As I said it is easy to spot most domestic abuse – abusers lie, they make up stories that are on the surface may sound plausible but are incoherent and full of contradictions. Anyone who calls themeselves a professional ought to be able to spot at least a handful in each statement. Abusers never stop attacking the other parent, the venom gets worse not better.. there is never any self doubt… they blame the other parent for all their woes. Anyone who cares about their children would never make the other parent homeless or peniless or denigarte the other parent in any way. Of course every parent including mother should be allowed to criticse the parenting of the other parent or raise child protection issus.

Innocent parents – can either prove their parenting okay or apologise and that for mentally well ajusted poepole it that. For the abuser or those on the autistic spectrum, an apology is not enough.. they need revenge…

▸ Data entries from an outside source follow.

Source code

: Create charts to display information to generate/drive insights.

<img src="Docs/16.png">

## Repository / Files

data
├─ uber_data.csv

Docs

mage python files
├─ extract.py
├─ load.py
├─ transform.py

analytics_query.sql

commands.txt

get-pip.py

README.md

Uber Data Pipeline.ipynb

Its quite easy to spot abusers… if professionals want to – [as long as they themselves are not co-dependents, narcassist, psychopaths or have PTSD] so you fathers rights groups do you want to help sort the system for everyone or just play victim

JamesB - February 24, 2017 at 12:05pm

You sound like a lawyer. There is a problem, lets have more lawyers seems to be your approach.

I think we need less findings of fact on the balance of probability, not more.

It is better to take something bad away then to replace it with something also bad. Which I suggest is what you propose. Under your proposal my ex FIL would have had me labled as an autistic person with personality disorder including traces or narcissism, elements of controlling behaviour and emotionally unstable, etc. etc. and that’s just one side of me as Susan Boyle would say.

The point is, name calling in court is a waste of time and money and on the balance of probability you could probably pick most peoples personalities apart enough to stop them seeing their children and indeed we have too much of that already.

As it stands I see them. I would not if I had to pretend to be nice to a psychologist or judge to be evaluated on if I should be allowed to see them. It should be a right rather than something you have to qualify for.

I had lawyers winding me up enough without your proposed solution which would mean they do that even more turning the court into even more of a pantomime as you suggest. Is that what you want? Because that’s what’ll happen! Well, given your approach it would. Don’t get rid of one wrong to replace it with another.

JamesB - February 24, 2017 at 12:09pm

re:
an autistic person with personality disorder including traces or narcissism, elements of controlling behaviour and emotionally unstable, etc. etc.

No, I am not those things, but have been called those and many more by many people and lets try and leave name calling at the door. I am not talking about real DV, just the made up kind which is over 99% of what is discussed in family court.